Officials found Madison Court had breached NINE regulations set out in the Health and Social Care Act and achieved the lowest possible rating in four out of the five key indicators.
The assessment by CQC was undertaken in early February under the new inspection regime and since then there has been a management change within the homeMartin Clark, managing director of CareConcepts
A review by the Care Quality Commission uncovered numerous failing by staff and management at the Madison Close home in Parr.
l No registered manager in place during the CQC’s inspection
l Serious incidents were not reported to the appropriate authorities
l Aggressive clashes between patients were not dealt with by staff. The report also raised concerns about patient safety and found little evidence that people who lacked the capacity to make decisions for themselves were being supported correctly.
“We found that people were not always safe from harm,” the CQC report states. “Incidents relating to safeguarding people and known risks to individuals had not been reported appropriately.”
The CQC also found patients’ medicines were not managed in a safe way, the service was not meeting the requirements of the Mental Capaity Act, and care and treatment was not planned of delivered in a “person-centred” way.
Madison Court, which is owned by Care Concepts, opened in 2013, with bosses boasting the development had cost a staggering £4.5m and would create 80 new jobs.
Providing residential and nursing care for 66 people with dementia, Madison Court comprises of three units with lounge and dining areas, three bathrooms with specialist baths and hairdressing and beauty rooms.

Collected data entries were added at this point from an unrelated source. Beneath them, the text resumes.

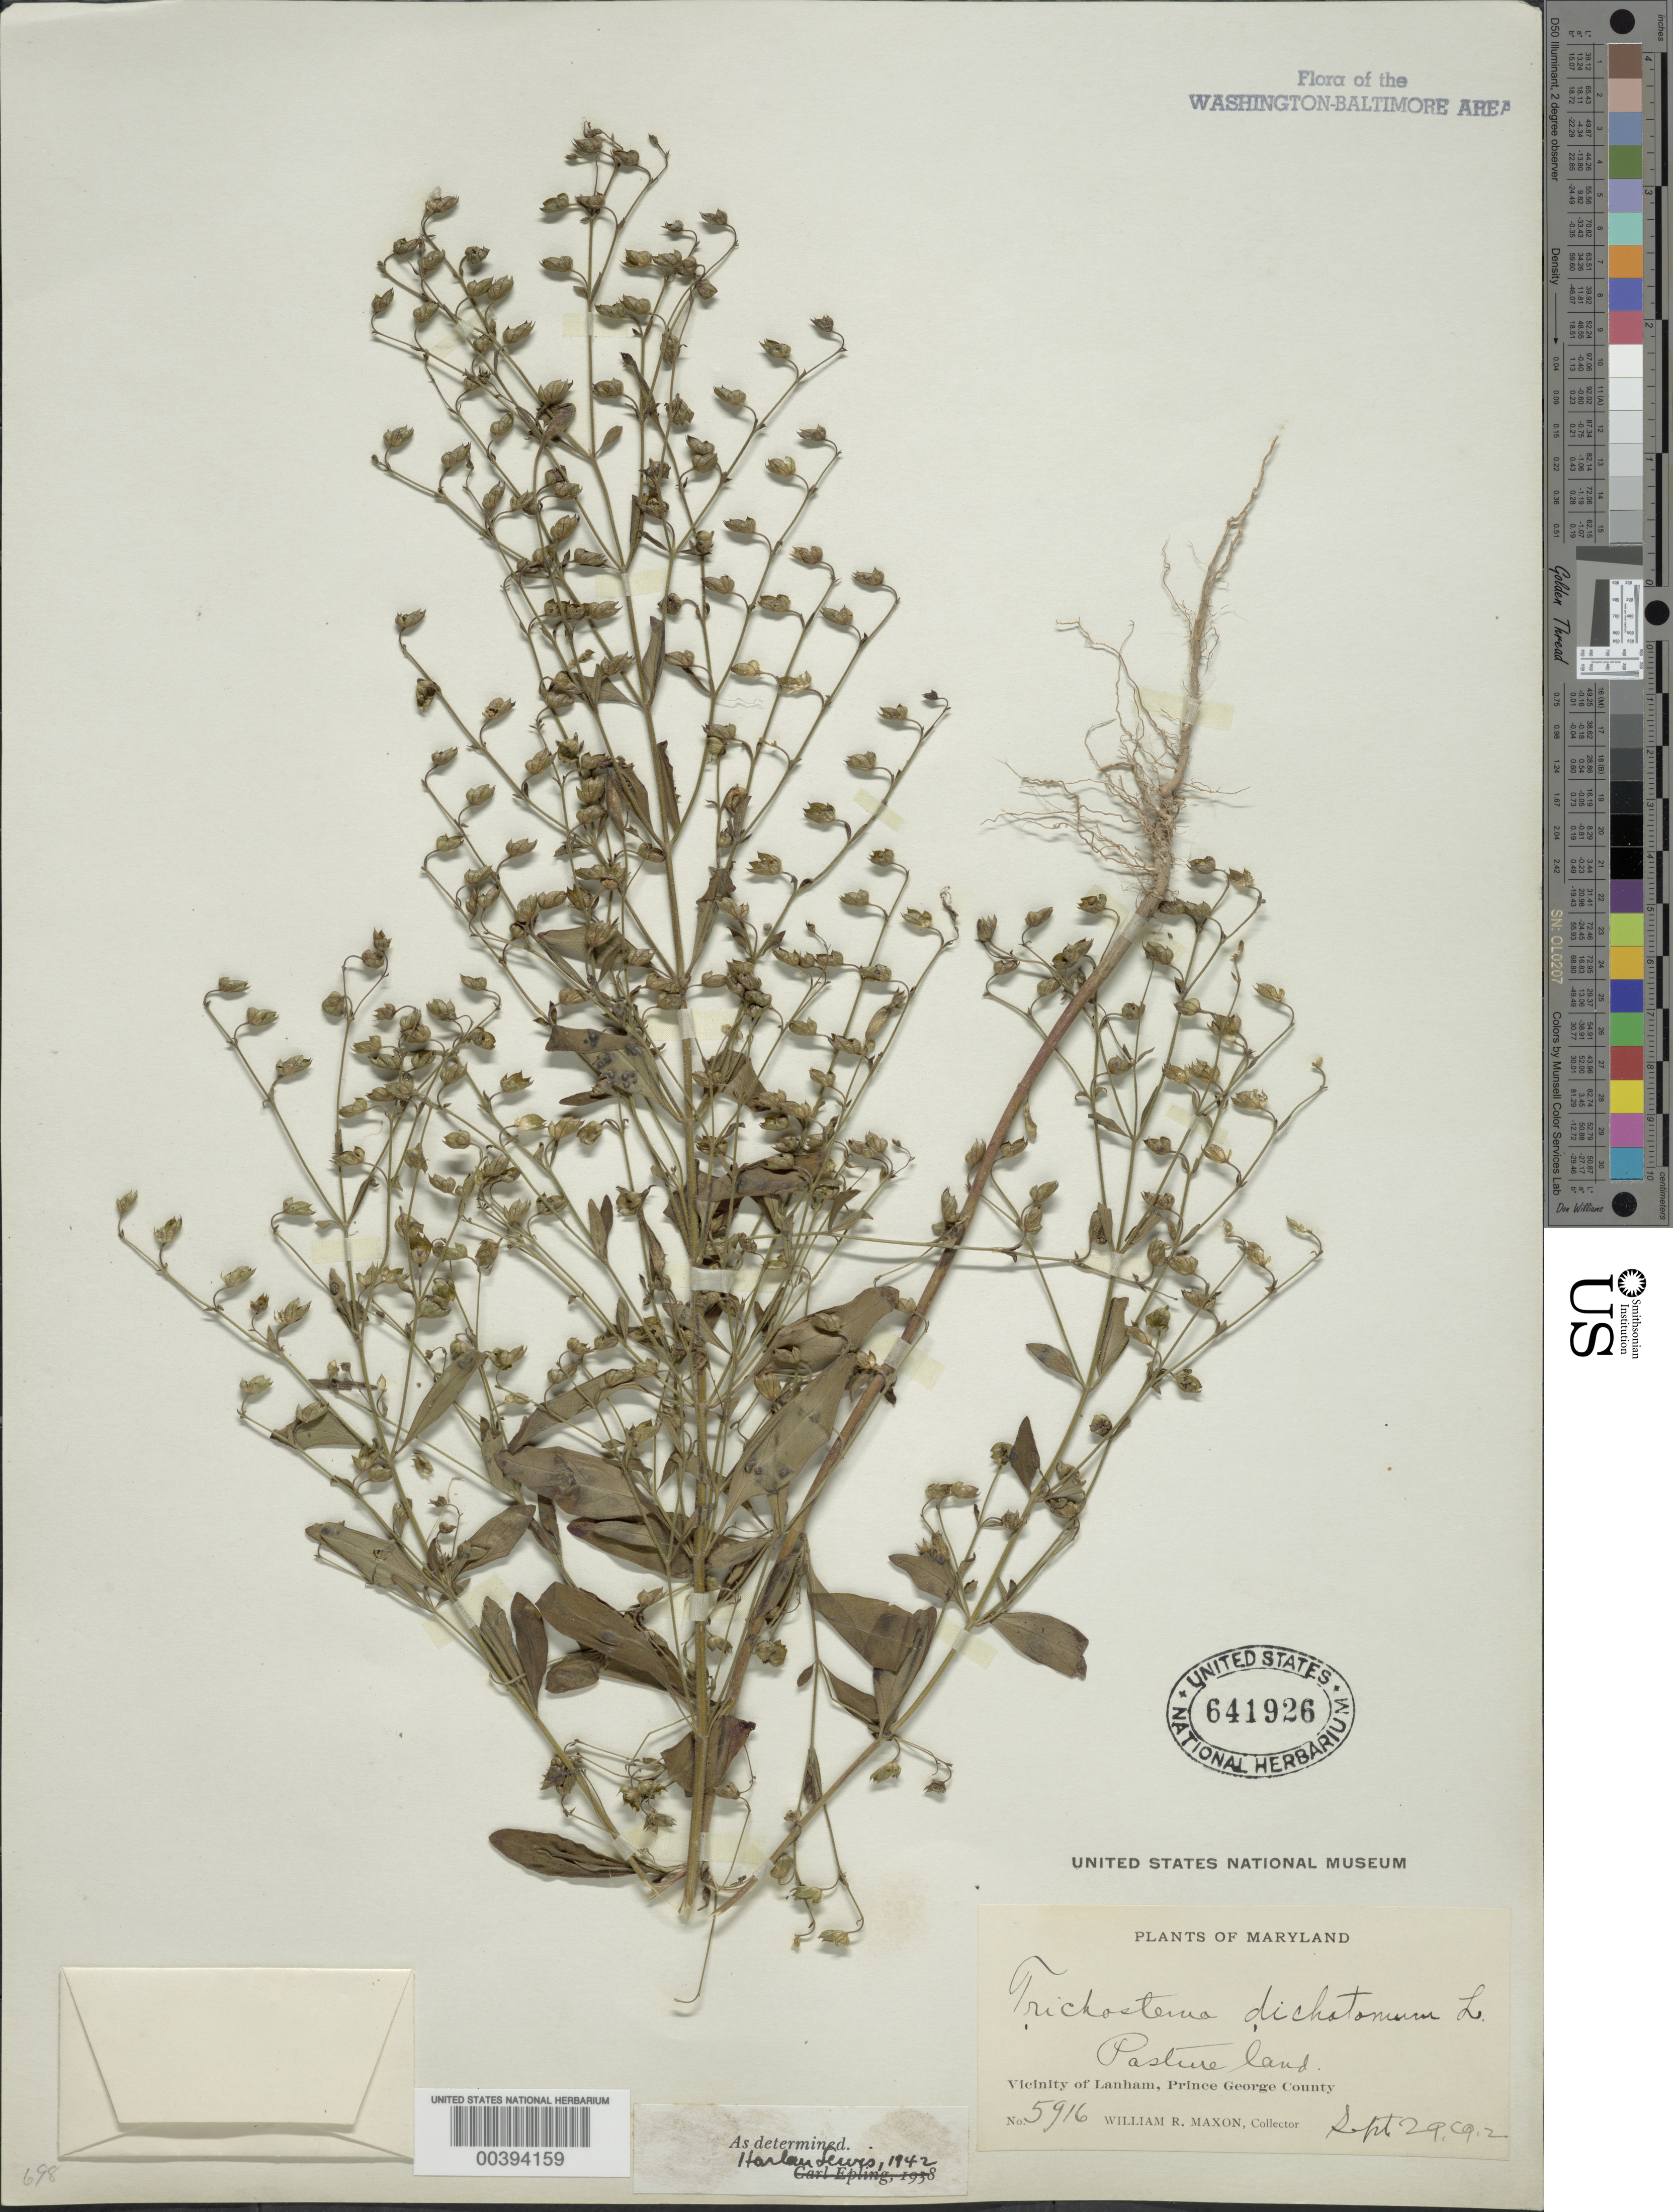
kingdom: Plantae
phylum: Tracheophyta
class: Magnoliopsida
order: Lamiales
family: Lamiaceae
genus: Trichostema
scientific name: Trichostema dichotomum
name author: L.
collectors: W. R. Maxon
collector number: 5916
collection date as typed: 29 Sep 1912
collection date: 1912-09-29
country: United States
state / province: Maryland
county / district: Prince George's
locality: Lanham vicinity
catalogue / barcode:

But the CQC report, which follows an inspection in February, will severely damage the home’s reputation.
However, Martin Clark, managing director of CareConcepts, told the Reporter the home had made a raft of changes since the inspection.
He said: “The assessment by CQC was undertaken in early February under the new inspection regime and since then there has been a management change within the home.
“The new manager has been working very hard with the staff to ensure the home meets with the new requirements and delivers quality care. We look forward to the next inspection which is due shortly which will address the issues raised within this report.”
Council chiefs say they are monitoring progress at Madison Court and will be providing assistance to both the CVC and Care Concepts in attempting to improve the home.
A council spokesman said: “We are aware of concerns highlighted by the CQC inspection in early February.
“We have been assisting both the CQC and Care Concepts – who run the home – in their efforts to make a number of improvements.”